I have a dataframe of over 2000 items, and I am using pytorch-forecasting to try to predict prices based on dates and two more features. Following the stallion tutorial, I created a time index of 13 months; product_id and month are categories, and the other two features are continuous. Each product has a different number of rows and dates, but includes a full set of time_idx from 0 to 12 inclusive. I have the following questions:
When converting the dataframe into a TimeSeriesDataset, I added the categorical_encoders parameter with a dictionary containing month and product_id as keys and 'NaNLabelEncoder(add_nan=True)' as values, after getting the error of KeyError: "Unknown category '4' encountered. Set add_nan=True to allow unknown categories", but I am not sure if that was correct usage of the parameter.
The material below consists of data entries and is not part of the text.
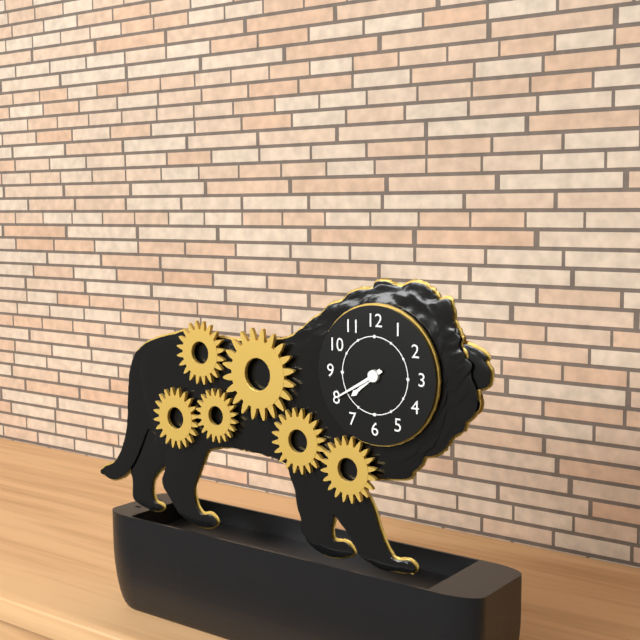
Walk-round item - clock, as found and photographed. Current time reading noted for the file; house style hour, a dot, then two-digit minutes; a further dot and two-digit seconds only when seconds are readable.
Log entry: 7.40
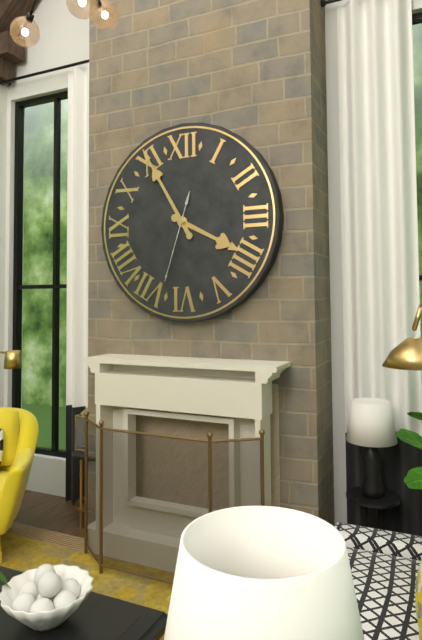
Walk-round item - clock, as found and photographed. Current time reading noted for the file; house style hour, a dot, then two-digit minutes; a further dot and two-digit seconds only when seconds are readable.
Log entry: 3.55.33
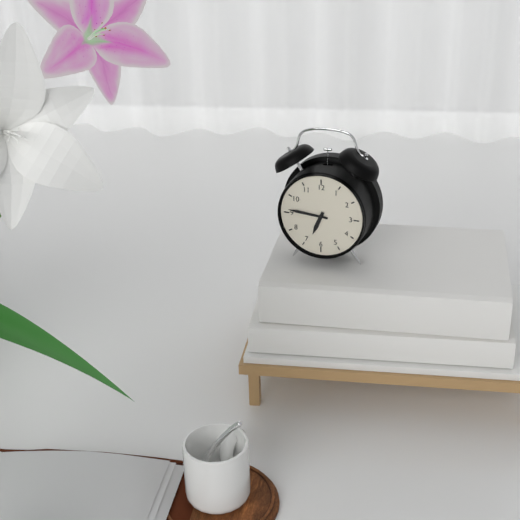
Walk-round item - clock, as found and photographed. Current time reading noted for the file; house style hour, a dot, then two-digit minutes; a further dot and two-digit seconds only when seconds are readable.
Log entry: 6.46
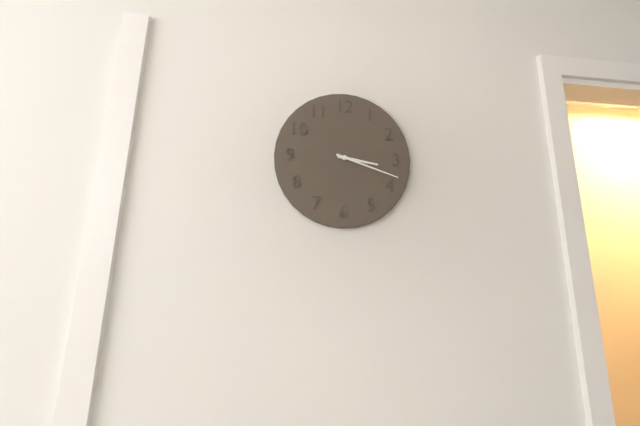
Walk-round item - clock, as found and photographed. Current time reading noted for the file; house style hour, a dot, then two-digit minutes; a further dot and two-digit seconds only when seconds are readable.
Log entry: 3.18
The suggested learning rate: 9.549925860214362e-06 - is this not unusually small?
When creating the TemporalFusionTransformer model, I added log_interval=0 , which was suggested as a ' "hacky" workaround' to the histogram error in github issue 376 since I had the same error . Is this the only solution? I am still not able to see the histograms later.
When I try to return raw_predictions, I get the following error:
raw_predictions, x = best_tft.predict(val_dataloader, mode="raw", return_x=True, show_progress_bar=True)
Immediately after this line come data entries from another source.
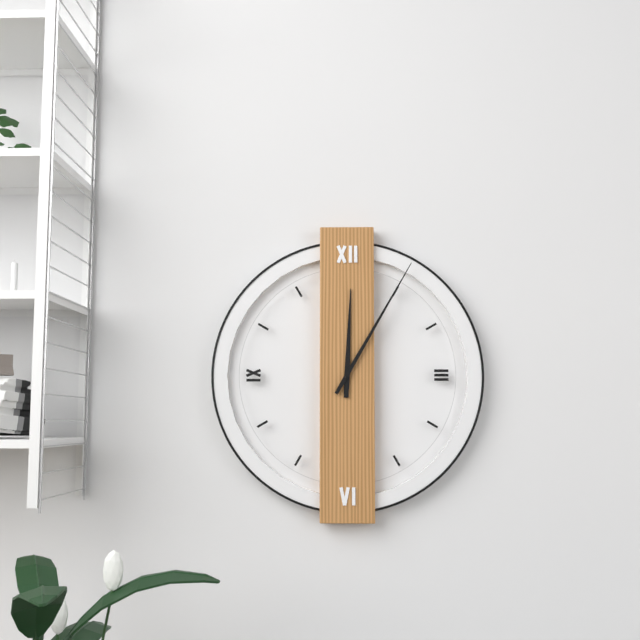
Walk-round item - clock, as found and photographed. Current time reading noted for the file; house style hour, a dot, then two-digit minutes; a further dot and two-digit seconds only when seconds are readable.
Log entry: 12.05
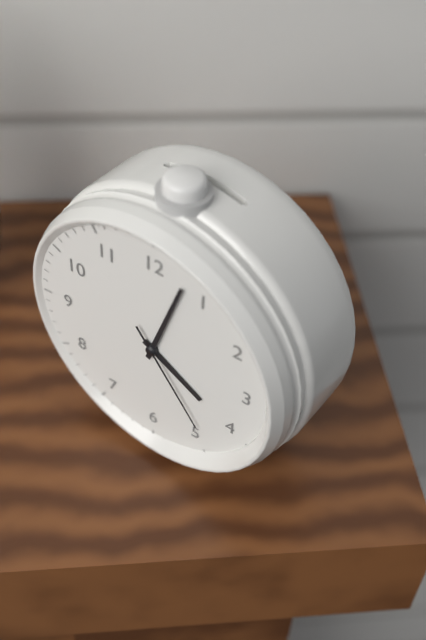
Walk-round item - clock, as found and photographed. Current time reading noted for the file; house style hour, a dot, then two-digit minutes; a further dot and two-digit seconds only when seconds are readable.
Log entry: 4.03.24
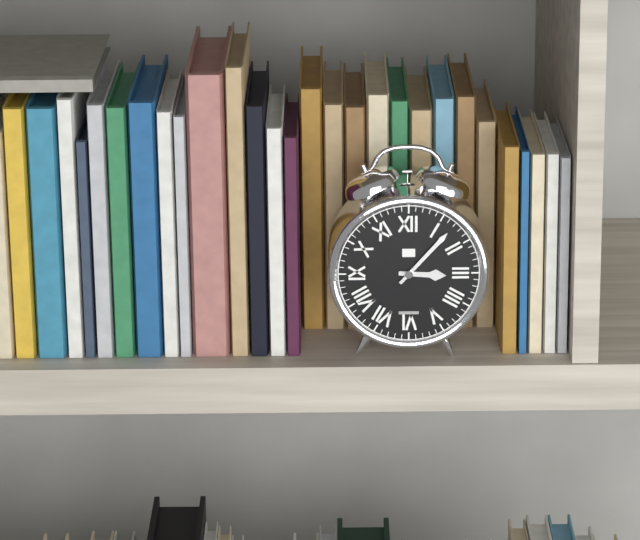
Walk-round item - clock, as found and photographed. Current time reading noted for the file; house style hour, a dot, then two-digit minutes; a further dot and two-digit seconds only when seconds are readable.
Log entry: 3.07
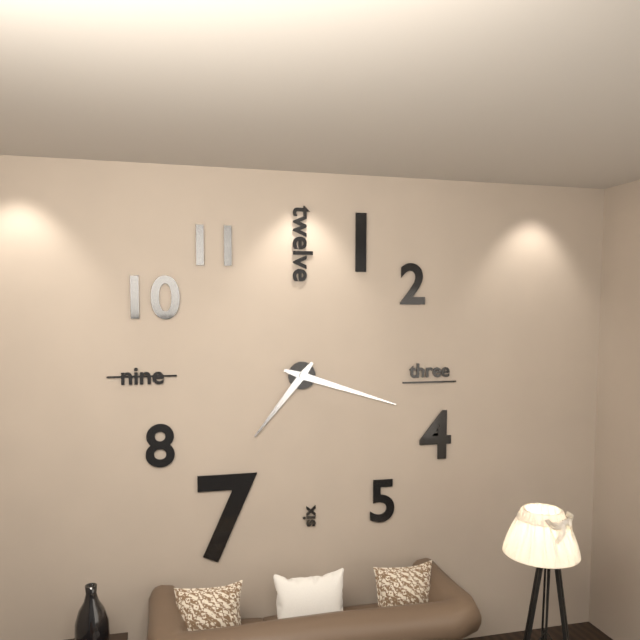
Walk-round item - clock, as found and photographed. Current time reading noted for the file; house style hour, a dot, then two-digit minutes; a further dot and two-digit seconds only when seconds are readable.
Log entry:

RuntimeError Traceback (most recent call last)
in
1 #raw predictions are a dictionary from which all kind of information including quantiles can be extracted
----> 2 raw_predictions, x = best_tft.predict(val_dataloader, mode="raw", return_x=True)
~\anaconda3\lib\site-packages\pytorch_forecasting\models\base_model.py in _concatenate_output(output)
90 # concatenate simple tensors
91 if isinstance(v0, torch.Tensor):
---> 92 output_cat[name] = _torch_cat_na([out[name] for out in output])
93 # concatenate list of tensors
94 elif isinstance(v0, (tuple, list)) and len(v0) > 0:
~\anaconda3\lib\site-packages\pytorch_forecasting\models\base_model.py in _torch_cat_na(x)
68 for xi in x
69 ]
---> 70 return torch.cat(x, dim=0)
71
72
RuntimeError: torch.cat(): Sizes of tensors must match except in dimension 0. Got 347 and 354 in dimension 3 (The offending index is 1)
When trying to plot raw predictions, I get an error, for example:
best_tft.plot_prediction(x, raw_prediction, idx=0)
RuntimeError Traceback (most recent call last)
in
4 return_x=True,
5 )
----> 6 best_tft.plot_prediction(x, raw_prediction, idx=0);
~\anaconda3\lib\site-packages\pytorch_forecasting\models\temporal_fusion_transformer\__init__.py in plot_prediction(self, x, out, idx, plot_attention, add_loss_to_title, show_future_observed, ax)
684 # add attention on secondary axis
685 if plot_attention:
--> 686 interpretation = self.interpret_output(out)
687 for f in to_list(fig):
688 ax = f.axes[0]
~\anaconda3\lib\site-packages\pytorch_forecasting\models\temporal_fusion_transformer\__init__.py in interpret_output(self, out, reduction, attention_prediction_horizon, attention_as_autocorrelation)
572
573 # histogram of decode and encode lengths
--> 574 encoder_length_histogram = integer_histogram(out["encoder_lengths"], min=0, max=self.hparams.max_encoder_length)
575 decoder_length_histogram = integer_histogram(
576 out["decoder_lengths"], min=1, max=out["decoder_variables"].size(1)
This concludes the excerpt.